Отдавив руки тяжелыми пакетами, я добралась до остановки и втиснулась в троллейбус, уже распухший от вечерней толпы. Чужие локти упирались спину, ещё плотнее прижимая одежду к коже. Воздух вяло тёк от открытых окон, отчаявшись побороть глухое облако запахов пота, духов и съеденной пищи. Пахло жареными пирожками. На своей остановке, протиснувшись между дяденькой с газетой и грустной женщиной, всю дорогу ругавшей абсолютно всё – от городских властей до несчастных попутчиков, я выскользнула в жаркие сумерки, показавшиеся прохладой.
Судя по утреннему настроению, с мамой сейчас лучше было не сталкиваться. Не думаю, что встреча с юристом добавила ей любви к окружающим. Я услышала резкие ответы по телефону на кухне, поставила пакеты в коридоре, не дав картошке раскатиться, и скрылась в комнате.
– Опять всё, как попало! – Скрыться мне не удалось. Пришлось тащиться на кухню и выслушивать очередную лекцию о том, как я просираю свою жизнь. Подобные тирады отличались друг от друга только последовательностью фраз:
– Посмотри на меня…
– А ты вот могла бы…
– Тратишь время на ерунду…
– А вот дочка тёти Вали…
– Нет бы мужа себе искать…
– Возишься со своими придурками… – и давно меня уже не задевали.
Мать попадала в колею замкнутого круга сожалений, которые начинались от моего несоответствия её ожиданиям, скатывались к моему отцу, проявившим удивительную и неожиданную для матери легкомысленность, добредали до руин её попыток построить собственную счастливую любовь и снова возвращались к моей никчёмности.
Раньше на этапе буйства гормонов я пыталась с ней спорить, доказывать свои убеждения и рассказывать свои открытия и наблюдения, свое удивление тем взрослым миром, который мне открывался в шестнадцать, но потом начала улавливать повторение аргументов, определённые тематики недовольства и привычные обреченные интонации.
– Сегодня я читала про конкурс…
– Конкурсы-фигонкурсы! Напридумывали! Нет бы делом заняться!
– Ну там дается возможность попробовать себя…
– Сплошное надувательство твои эти конкурсы! Лишь бы денег заработать!

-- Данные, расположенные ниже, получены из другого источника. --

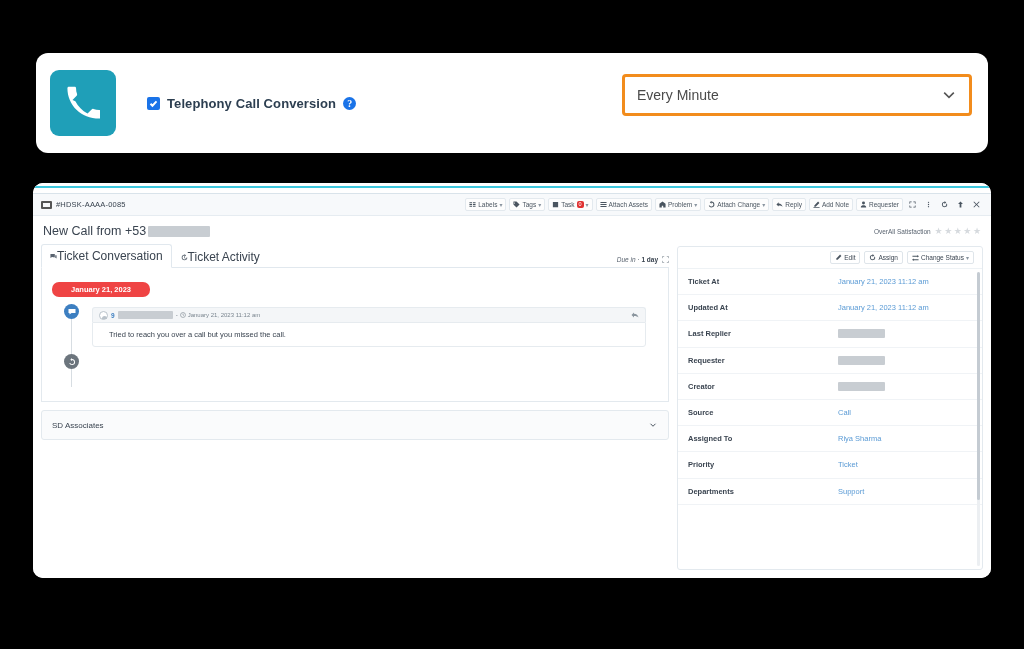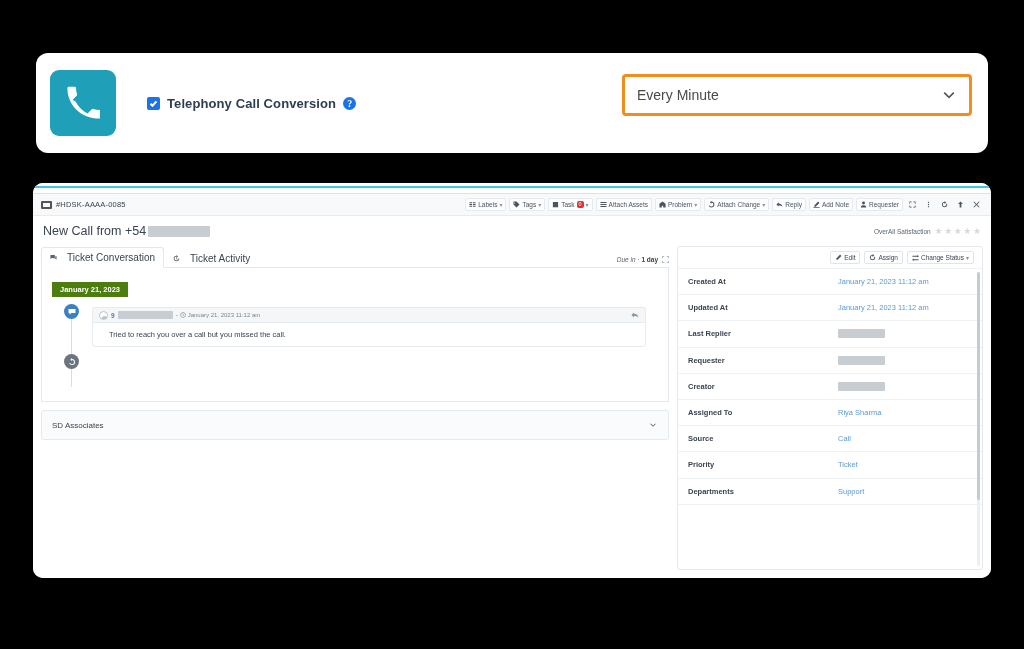--- a/index.html
+++ b/index.html
@@ -91,39 +91,39 @@
   .body-split { display: flex; flex: 1; min-height: 0; background: #ffffff; padding: 0 8px 8px 8px; gap: 8px; }
   .left-col { width: 628px; display: flex; flex-direction: column; flex: none; }
   .right-col { flex: 1; display: flex; flex-direction: column; min-width: 0; }
 
   
   .tabs-row {
     display: flex; align-items: flex-end; border-bottom: 1px solid #e1e8ee;
     height: 22px; flex: none;
   }
   .tab {
-    display: flex; align-items: center; gap: 10px; font-size: 10px; color: #3a4450;
+    display: flex; align-items: center; gap: 0; font-size: 12px; color: #3a4450;
     padding: 4px 8px; border: 1px solid transparent; border-bottom: none;
     border-radius: 3px 3px 0 0; position: relative; top: 1px;
   }
   .tab.active { background: #fff; border-color: #e1e8ee; border-bottom: 1px solid #fff; }
   .tab-ico { width: 7px; height: 7px; fill: #5a6470; }
   .due-wrap { margin-left: auto; display: flex; align-items: center; gap: 4px; padding-bottom: 4px; }
   .due-text { font-size: 6.5px; color: #5a6470; font-style: italic; }
   .due-text b { color: #3a4450; font-style: normal; }
   .expand-ic { width: 7px; height: 7px; stroke: #7a858f; fill: none; stroke-width: 1.4; }
 
   
   .conv-panel {
     border: 1px solid #e3e9ee; border-top: none; background: #fff;
     padding: 10px 0 0 0; height: 134px; flex: none; position: relative;
   }
   .date-badge {
-    display: inline-block; background: #4d7c0f; color: #fff; font-size: 7.5px;
-    font-weight: bold; padding: 3px 8px; border-radius: 0; margin-left: 10px;
+    display: inline-block; background: #ef4444; color: #fff; font-size: 7.5px;
+    font-weight: bold; padding: 3px 19px; border-radius: 7px; margin-left: 10px;
   }
   .timeline { position: absolute; left: 29px; top: 40px; bottom: 14px; width: 1px; background: #d7dde2; }
   .tl-dot {
     position: absolute; left: 22px; width: 15px; height: 15px; border-radius: 50%;
     display: flex; align-items: center; justify-content: center;
   }
   .tl-dot.blue { top: 36px; background: #3d7fc1; }
   .tl-dot.gray { top: 86px; background: #6c757d; }
   .tl-dot svg { width: 8px; height: 8px; fill: #fff; stroke: #fff; }
 
@@ -322,21 +322,21 @@
         <div class="tb-btn tb-icon-only">
           <svg class="tb-ico" viewBox="0 0 16 16">
               <path d="M2.4 1L8 6.6 13.6 1 15 2.4 9.4 8 15 13.6 13.6 15 8 9.4 2.4 15 1 13.6 6.6 8 1 2.4z"></path>
             </svg>
         </div>
       </div>
     </div>
 
     <div class="titlerow">
       <div class="tkt-title">
-        <span>New Call from +54</span>
+        <span>New Call from +53</span>
         <span class="redact" style="width:62px;height:11px;margin-left:1px;"></span>
       </div>
       <div class="sat-wrap">
         <span class="sat-label">OverAll Satisfaction</span>
         <span class="stars">
           <span class="star">★</span>
           <span class="star">★</span>
           <span class="star">★</span>
           <span class="star">★</span>
           <span class="star">★</span>
@@ -437,48 +437,48 @@
               <svg class="tb-ico" viewBox="0 0 16 16">
                   <path d="M1 4h11V2l4 3-4 3V6H1zM15 12H4v-2l-4 3 4 3v-2h11z"></path>
                 </svg>
               <span>Change Status</span>
               <span class="tb-caret">▾</span>
             </div>
           </div>
 
           <div class="det-scroll">
             <div class="det-row">
-              <span class="det-key">Created At</span>
+              <span class="det-key">Ticket At</span>
               <span class="det-val">January 21, 2023 11:12 am</span>
             </div>
             <div class="det-row">
               <span class="det-key">Updated At</span>
               <span class="det-val">January 21, 2023 11:12 am</span>
             </div>
             <div class="det-row">
               <span class="det-key">Last Replier</span>
               <span class="det-redact"></span>
             </div>
             <div class="det-row">
               <span class="det-key">Requester</span>
               <span class="det-redact"></span>
             </div>
             <div class="det-row">
               <span class="det-key">Creator</span>
               <span class="det-redact"></span>
             </div>
             <div class="det-row">
+              <span class="det-key">Source</span>
+              <span class="det-val">Call</span>
+            </div>
+            <div class="det-row">
               <span class="det-key">Assigned To</span>
               <span class="det-val">Riya Sharma</span>
             </div>
             <div class="det-row">
-              <span class="det-key">Source</span>
-              <span class="det-val">Call</span>
-            </div>
-            <div class="det-row">
               <span class="det-key">Priority</span>
               <span class="det-val">Ticket</span>
             </div>
             <div class="det-row">
               <span class="det-key">Departments</span>
               <span class="det-val">Support</span>
             </div>
 
             <div class="det-track"></div>
             <div class="det-thumb"></div>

– Но, мама, я думала, что…
– Думала она! Вечно ты летаешь в облаках! Надо нормальную работу искать!
– Там в жюри один известный…
– Нормальную работу, слышишь меня?! А не эти твои почеркушки!
– Мне нравится рисовать!
– Вся в отца! Этот тоже всё в облаках летает, а реальной помощи – ноль.
К двадцати я бросила попытки вывести её из этой бесконечной круговерти разочарований, в нужных местах молчала, где-то поддакивала и соглашалась. По инерции иногда пыталась ещё рассказывать об удачной работе или о талантливом ученике, но разговор неумолимо скатывался к обвинениям в бесперспективности, потом опять к отцу и её – матери – загубленной жизни, и я научилась оставлять все свои взлёты и вдохновения внутри себя. Мать даже не обратила внимание, что я перестала с ней спорить, и привычно обреталась в серой атмосфере своей неустроенности и забытых намерений, лишь морщинка на лбу становилась все глубже.
Когда мать иссякла, я ушла в свою комнату, неплотно закрыв дверь – запираться запрещалось с того момента, как у меня появилась своя комната. Когда родители разошлись – я переехала из зала в маленькую комнату. Но даже в моем собственном пространстве мать хотела держать всё под контролем.
Я открыла окно, привычно заглянув в глубину двора с высоты нашего седьмого этажа. Асфальт исходил жаром среди яркой зелени. Я читала, что на смерть можно разбиться, упав и со второго этажа, хотя случаи счастливых спасений при падениях с огромной высоты пугали меня возможностью выжить, но остаться без движения или разума.